### Written task:
Copy every line of the data word for word, from the line containing "A context window is" through the end of the data.

##### Study material #####

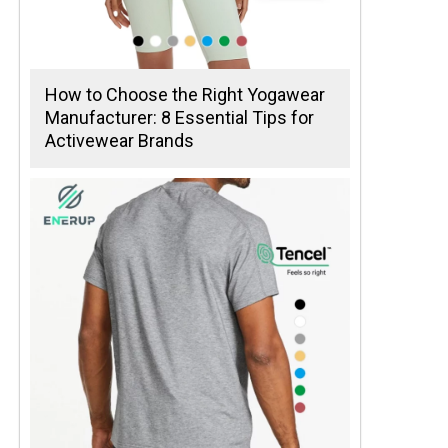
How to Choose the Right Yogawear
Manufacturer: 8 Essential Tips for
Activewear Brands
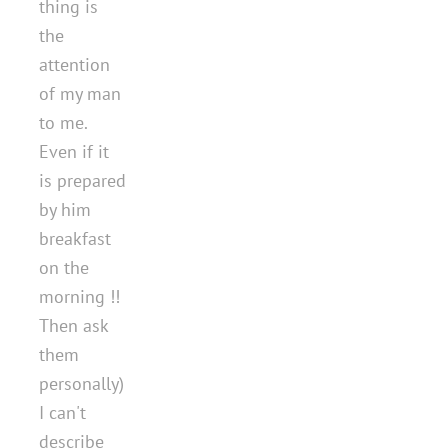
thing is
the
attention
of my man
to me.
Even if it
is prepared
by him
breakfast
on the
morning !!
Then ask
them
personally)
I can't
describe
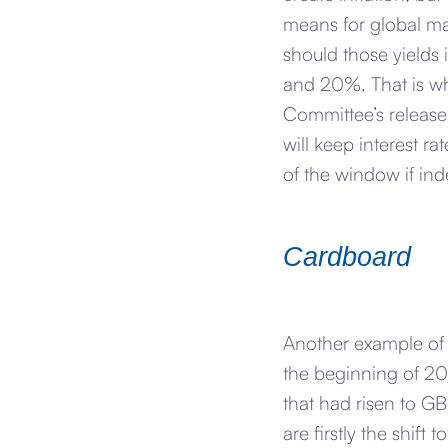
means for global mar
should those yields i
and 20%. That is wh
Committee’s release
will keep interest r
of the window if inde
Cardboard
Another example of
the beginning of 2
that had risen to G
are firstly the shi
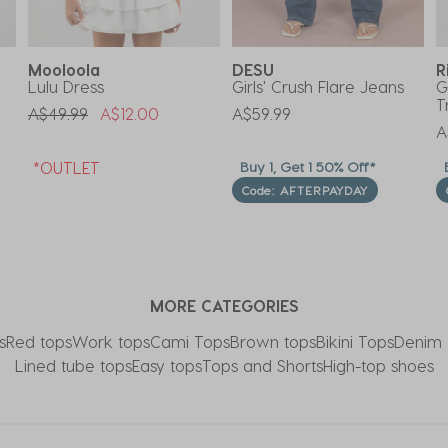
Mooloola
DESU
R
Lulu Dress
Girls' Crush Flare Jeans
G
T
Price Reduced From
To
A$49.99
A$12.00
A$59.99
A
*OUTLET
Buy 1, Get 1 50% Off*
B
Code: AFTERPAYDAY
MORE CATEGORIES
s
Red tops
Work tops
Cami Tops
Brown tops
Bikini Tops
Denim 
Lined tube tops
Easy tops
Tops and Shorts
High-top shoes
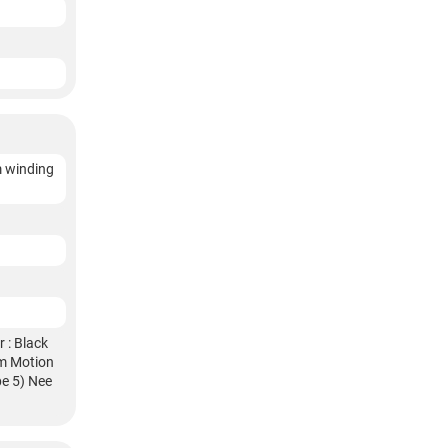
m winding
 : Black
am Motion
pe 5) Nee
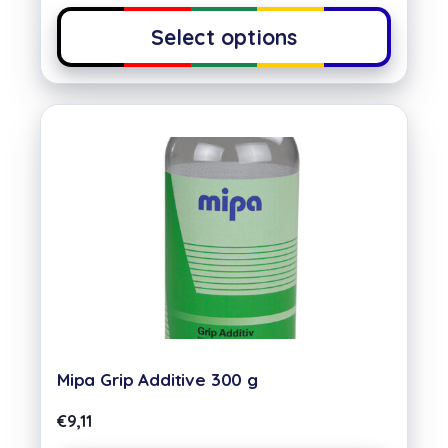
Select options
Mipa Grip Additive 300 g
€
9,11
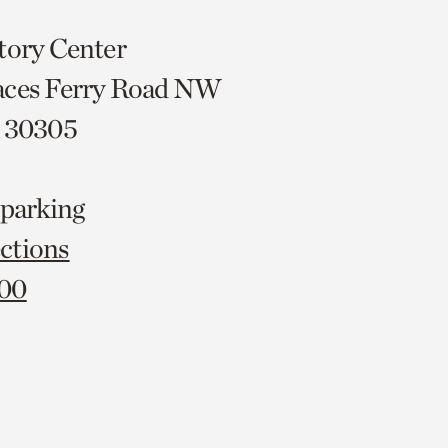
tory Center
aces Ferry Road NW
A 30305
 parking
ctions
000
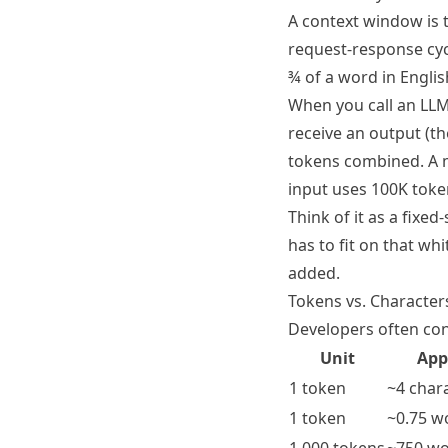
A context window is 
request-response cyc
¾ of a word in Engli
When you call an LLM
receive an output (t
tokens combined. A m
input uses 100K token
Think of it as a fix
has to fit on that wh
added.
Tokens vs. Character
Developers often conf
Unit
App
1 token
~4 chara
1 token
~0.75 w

#####

### Solution:
A context window is 
request-response cyc
¾ of a word in Engli
When you call an LLM
receive an output (t
tokens combined. A m
input uses 100K token
Think of it as a fix
has to fit on that wh
added.
Tokens vs. Character
Developers often conf
Unit
App
1 token
~4 chara
1 token
~0.75 w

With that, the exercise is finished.